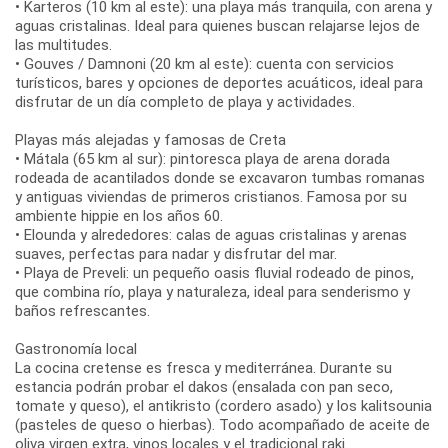
• Karteros (10 km al este): una playa más tranquila, con arena y
aguas cristalinas. Ideal para quienes buscan relajarse lejos de
las multitudes.
• Gouves / Damnoni (20 km al este): cuenta con servicios
turísticos, bares y opciones de deportes acuáticos, ideal para
disfrutar de un día completo de playa y actividades.
Playas más alejadas y famosas de Creta
• Mátala (65 km al sur): pintoresca playa de arena dorada
rodeada de acantilados donde se excavaron tumbas romanas
y antiguas viviendas de primeros cristianos. Famosa por su
ambiente hippie en los años 60.
• Elounda y alrededores: calas de aguas cristalinas y arenas
suaves, perfectas para nadar y disfrutar del mar.
• Playa de Preveli: un pequeño oasis fluvial rodeado de pinos,
que combina río, playa y naturaleza, ideal para senderismo y
baños refrescantes.
Gastronomía local
La cocina cretense es fresca y mediterránea. Durante su
estancia podrán probar el dakos (ensalada con pan seco,
tomate y queso), el antikristo (cordero asado) y los kalitsounia
(pasteles de queso o hierbas). Todo acompañado de aceite de
oliva virgen extra, vinos locales y el tradicional raki.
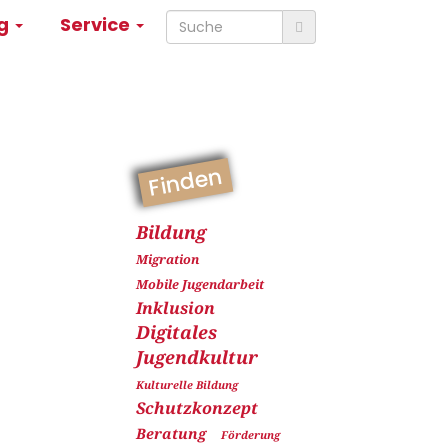
ng
Service
Finden
Bildung
Migration
Mobile Jugendarbeit
Inklusion
Digitales
Jugendkultur
Kulturelle Bildung
Schutzkonzept
Beratung
Förderung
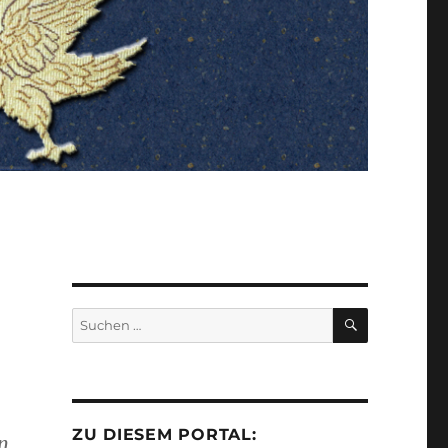
SUCHEN
Suchen
nach:
ZU DIESEM PORTAL:
n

**********

Assignment: Each line above that carries the string "queso" has to be returned.

Expected output:
tomate y queso), el antikristo (cordero asado) y los kalitsounia
(pasteles de queso o hierbas). Todo acompañado de aceite de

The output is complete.